-- AIM OF THE EXERCISE --
Can you copy the material below line for line, without changing anything and leaving out the pictures?

-- Saved data entries --

------

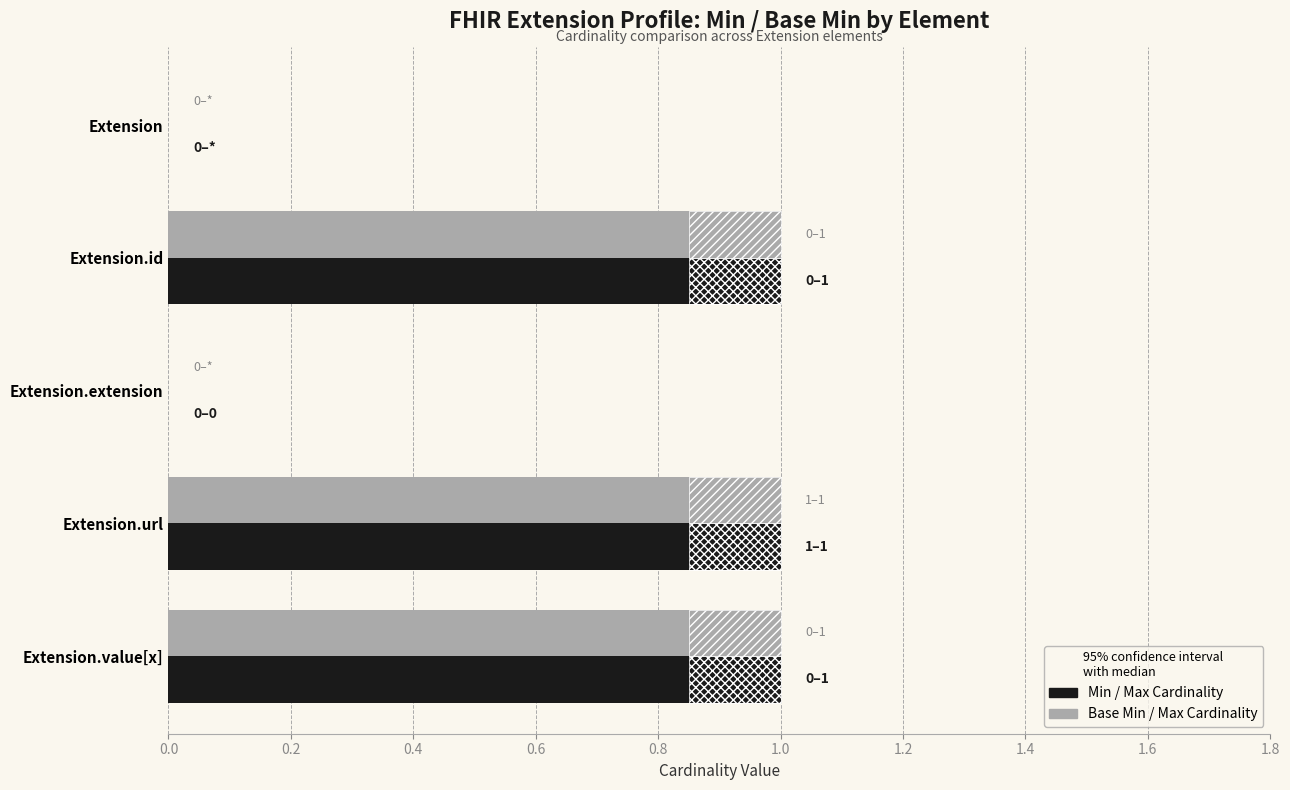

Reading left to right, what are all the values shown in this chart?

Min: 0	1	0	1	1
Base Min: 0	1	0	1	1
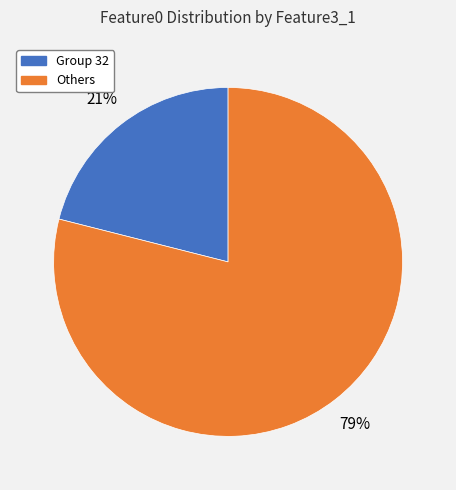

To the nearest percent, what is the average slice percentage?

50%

------

-- EXERCISE RESULT --
Reading left to right, what are all the values shown in this chart?

Min: 0	1	0	1	1
Base Min: 0	1	0	1	1

To the nearest percent, what is the average slice percentage?

50%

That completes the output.